On the topic of the vision, it is generally agreed that our eyes cover a field of view corresponding to a 40-50mm focal when looking straight ahead. Though a bit reductive, one could say that pictures taken with that focal range are the most natural one. The use of any wider focal means that our eye will scan around to compose shots. The picture is therefore no longer a vision but also a construction, and with it goes part of the instantaneity. It therefore made sense to take only one lens along for this trip, a 46mm full format equivalent, that is a 35mm Lux Asph mounted on a Leica M8.
To conclude on this introduction, I’d also like to mention that the way to approach people in future destinations also took a part in that choice. I have a “never ask permission” policy which is usually fine in Western cities as you always can discuss and explain your goals afterwards. It might not be the same in other parts of the world due to different cultures and the language barrier. The 46mm focal length will enable me to get one or two extra steps of distance, while still allowing me to get closer when needed.
The following sections are more specific to why I chose the M8 over the M9 for this trip.
II) Image quality
The M9 is the superior camera and so it should be since it uses more recent technology. Yet how much superior is it for street photography ? Any resolution advantage (and I tend to think the M8 produces sharper files) will be offset by motion blur or slow speeds. Better color rendition will not matter to the many B&W shooter (that might actually prefer the M8’s strong IR sensitivity) and to a majority of color shooters. Indeed, it is not about the tones of a flower or a landscape, it is about action and grabbing a moment in time. As for high ISO, I personally don’t shoot much low light or go over ISO640. In this regard, the M8 is inferior in performance to the M9 though it still produces great files at ISO640. I’d add that Lightroom 3 brought in a significant improvement in noise reduction and now allows acceptable files at ISO1250. In terms of dynamic range, both cameras would benefit from a couple more stops in my opinion. I can nevertheless recover burnt highlights in most of my shots, even if the M9 files are a bit more flexible.
Advantage (relating to my specific trip): Leica M9
When you are sedentary, storage is not much of an issue. You head back home, download your files to your computer with an eventual online back-up or on an external drive. Yet when you travel the world with lousy internet connections, any gain in file size is welcome. I shoot raw and back-up my files on Flickr in JPG with no compression. The M8 files (10 mpx sensor) result about half the size of the M9’s (18 mpx), and it does make a whole lot of difference. Obviously, the 10 mpx count will reduce the ability to crop (but it should be prohibited anyways) and access to very large prints . Even though, one could argue about the number of us that will actually travel pictures larger than A3. Probably not many, and if you do really need to print large, I have read of photographers getting great 40 x 60 results with M8 files.

Dataset excerpt:
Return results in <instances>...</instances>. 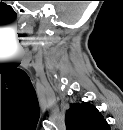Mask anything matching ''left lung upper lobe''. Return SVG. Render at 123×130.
Masks as SVG:
<instances>
[{"mask_svg":"<svg viewBox=\"0 0 123 130\" xmlns=\"http://www.w3.org/2000/svg\"><path fill=\"white\" fill-rule=\"evenodd\" d=\"M67 130H109V125L95 106L87 103L70 105L65 115Z\"/></svg>","mask_w":123,"mask_h":130,"instance_id":"5c2ea615","label":"left lung upper lobe"}]
</instances>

TASKS AND EXERCISES >>
1) Transcribe the Leica M8 passage starting with "Advantage (relating to" and going on through "with M8 files.".
2) List each distinct focal length in millimeters that the Leica M8 passage mentions.
3) Translate this sentence from the Leica M8 passage into Spanish: "The M9 is the superior camera and so it should be since it uses more recent technology."

LIST OF SOLUTIONS >>
1)
Advantage (relating to my specific trip): Leica M9
When you are sedentary, storage is not much of an issue. You head back home, download your files to your computer with an eventual online back-up or on an external drive. Yet when you travel the world with lousy internet connections, any gain in file size is welcome. I shoot raw and back-up my files on Flickr in JPG with no compression. The M8 files (10 mpx sensor) result about half the size of the M9’s (18 mpx), and it does make a whole lot of difference. Obviously, the 10 mpx count will reduce the ability to crop (but it should be prohibited anyways) and access to very large prints . Even though, one could argue about the number of us that will actually travel pictures larger than A3. Probably not many, and if you do really need to print large, I have read of photographers getting great 40 x 60 results with M8 files.

2)
40-50mm
46mm
35mm

3) La M9 es la cámara superior, y así debe ser, ya que utiliza una tecnología más reciente.